Dr Neil: Excess mortality typically just considers all-cause mortality. Then there’s a secondary sort of inquiry as to what the subcauses might be.

Senator ROBERTS: So with doctors placed under coercion, we could hide a death due to a COVID injection by classifying it as ‘not due to an injection’?

Dr Neil: There are two avenues to highlight a death as a doctor where as a doctor you might have the opinion that it’s a vaccine death. One would be by registering the death on the pharmacovigilance database, and 75 per cent of the deaths were registered by doctors. The other would be to write a death certificate—I believe that’s rarely done—in a way which would note a vaccine injury as a cause of death, but it is possible.

Senator ROBERTS: They can be statistically hidden or misclassified, correct.

Dr Madry: Correct. Misclassification is one of the biggest problems we have as analysts.

Senator ROBERTS: A barrister I talked to said you can hide evidence, and the best place to hide it is in plain sight.

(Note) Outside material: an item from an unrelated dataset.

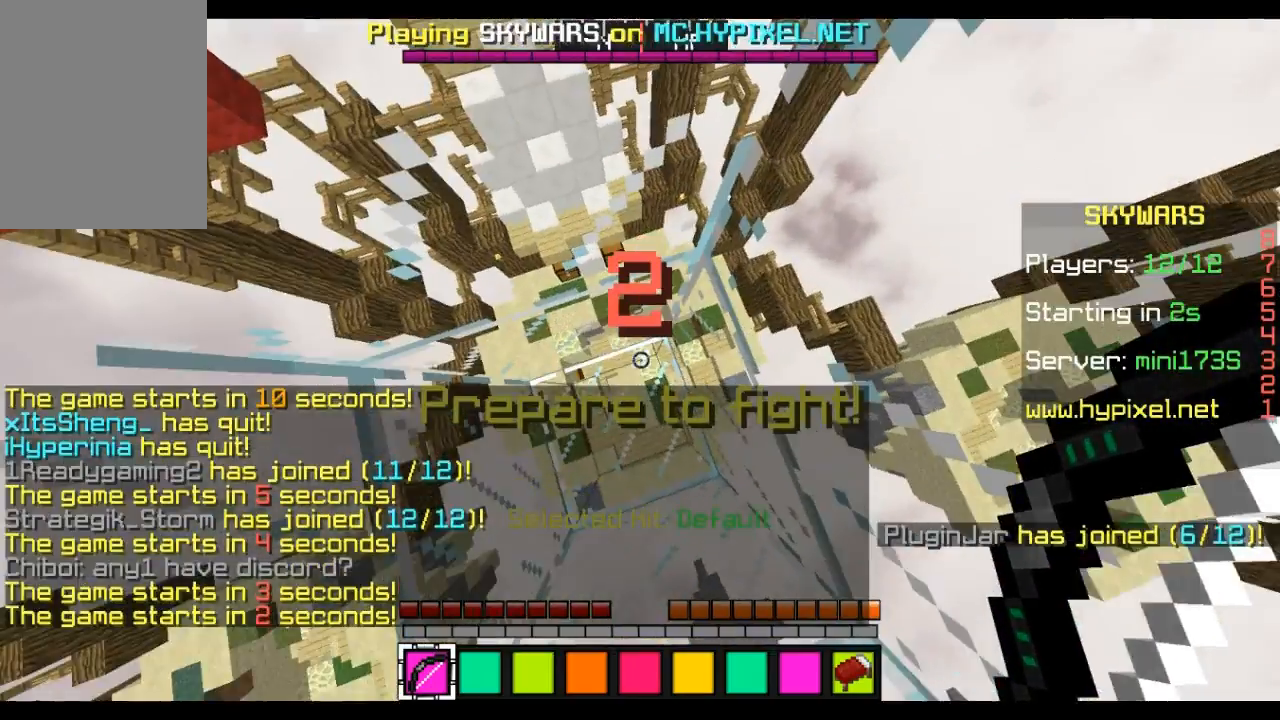
{"keys": [], "mouse": [], "events": []}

Dr Madry: That’s a very wise statement.

Senator ROBERTS: Are these things being done?

Dr Madry: Is it being hidden? There are certainly strange things happening where the ICD cases with categorisation going into vague categorisations; it might have been very specific cardiac, respiratory. There are strange things going on. We can detect those things happening. As you said, from a forensic point of view, being able to see those sorts of things is insightful in itself. Even though it may make it harder to find the actual result we’re looking for, that’s important.

Senator ROBERTS: So, keeping on theme of hiding data, we can also have alternative narratives, such as long COVID instead of vaccine injuries? We can also have the use of labels to denigrate people, shut them up, condition an audience that it could be something else, propaganda to dissuade people’s perceptions? Do any of these things tie in with you?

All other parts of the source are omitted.